In 2014, Edutopia.org identified seven distinct learning zones of the classroom environment. You might think of these as the “Seven Create-able Wonders of your classroom World.” In a nutshell, the zones are:
- Discovery Zones – This area contains all the items that spark young imaginations: arts and crafts, design materials, recorders, cameras, games, puzzles, fun books, and magazines.
- News Zone – This area keeps everybody on track with what’s going on: assignments and projects, school-wide events, holidays, upcoming celebrations, weather, temperature, community, and world news.
- Supplies Zone – This is where all the “stuff” is: pencils, pens, highlighters, sharpeners, staplers, scissors, hole-punches, rulers, paper, glue, tape, paper clips, tissue, paper towels, hand sanitizer, a trash can, and general tools.
- Community Zone – This is the big multi-purpose area.
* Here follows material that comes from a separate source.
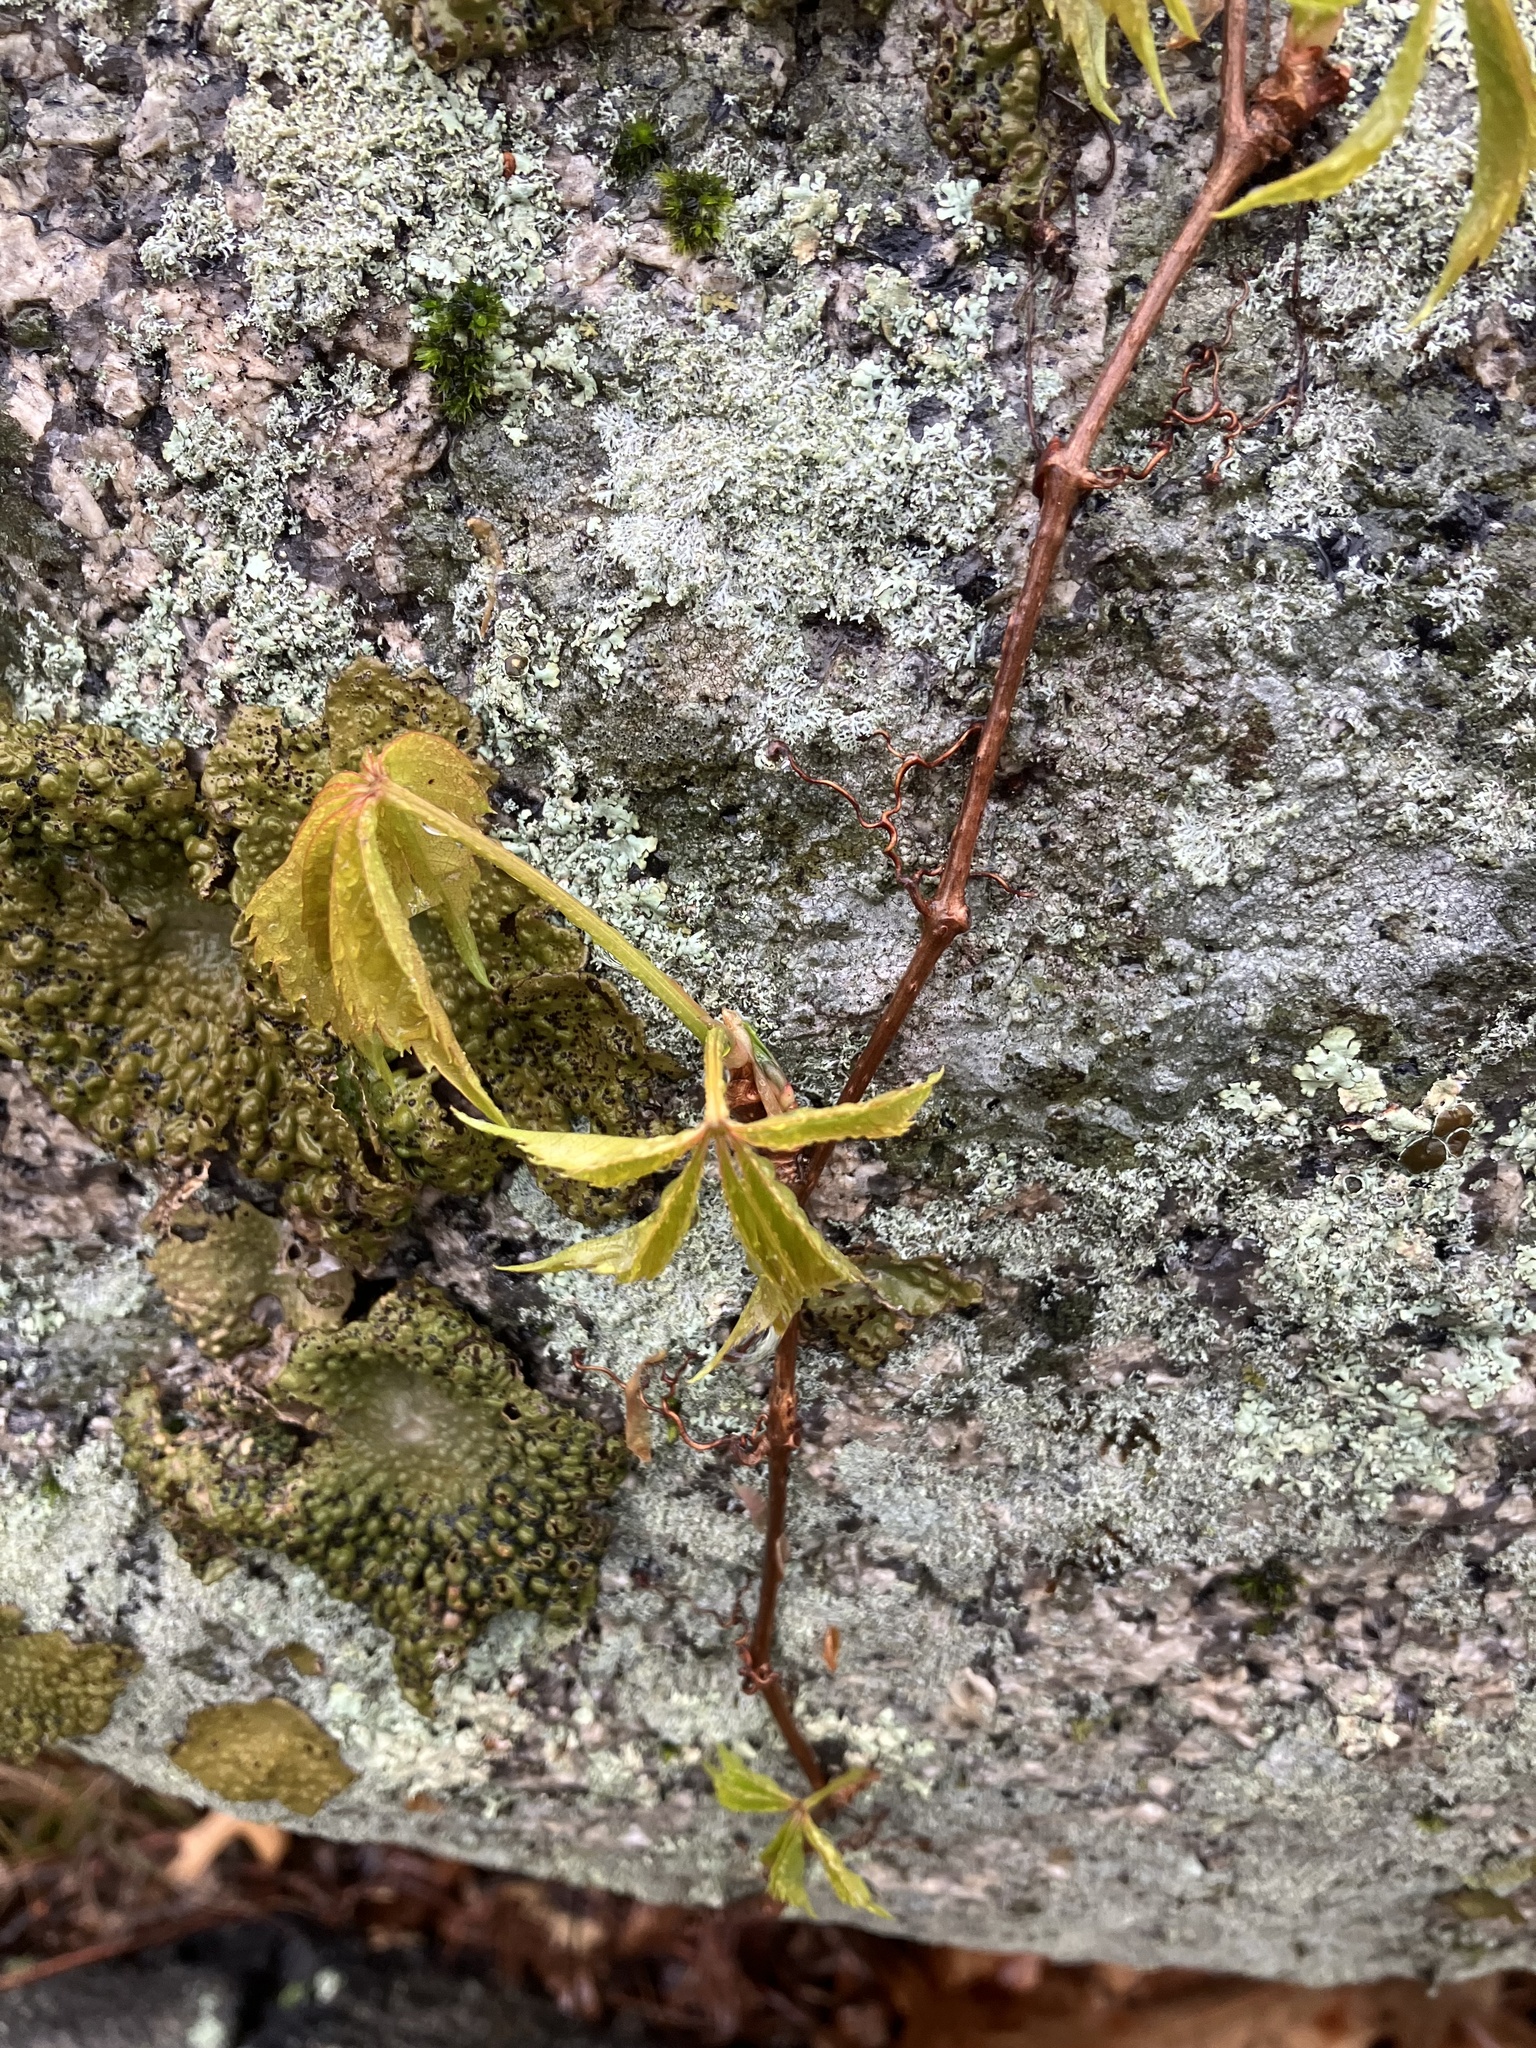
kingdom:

Here, collaboration should be encouraged and bonds are fostered. Students are reminded that we are all working toward common goals.
- Quiet Zone – This is the “retreat” center of the classroom. It can be a quiet place to catch up on work, study, read, write, take a test, or reflect. It may also appeal to those students who gravitate to working alone.
- Teacher Zone – This is your professional space: where you plan, prepare lessons, grade student work, and complete your reports. You can use it as a private space to host one-to-one conferences with your students or parents.
- Subject Area Zone – This area houses the resources, games, worksheets, and tech tools for the content you teach. All the materials that reinforce what you’re teaching them orally can be displayed here.
Dr. Fred Jones, founder of Tools for Teaching, concurs with the idea that classrooms are distinctly zoned, and defines the classroom zones in terms of proximity seating and behaviors. He encourages teachers to define the “zones of proximity” (to themselves) within their classrooms.
Of course, individual classrooms will vary as widely as the teachers and students who use them. But you can always use the separate spaces within your room as a way to emphasize different functions of each space; for example, you can use the Discovery Zone to display examples of rocks or building blocks, Legos or even boxes to “create and explore.” Daily News Zones can list your daily learning target, classwork, weather reports, pictures for discussion prompts, even birthdays.
While you’re at it, why not personalize the Teacher Zone by displaying your credentials—degrees, certifications, special photos, or even create your own “Pinterest board.”
Create some of the suggested zones or zones you identify when creating “wonder”-ous areas, make sure you identify your zones clearly, and define the seating to meet those needs. The key thing, as always: focus the learning spaces around your needs and the needs of your students.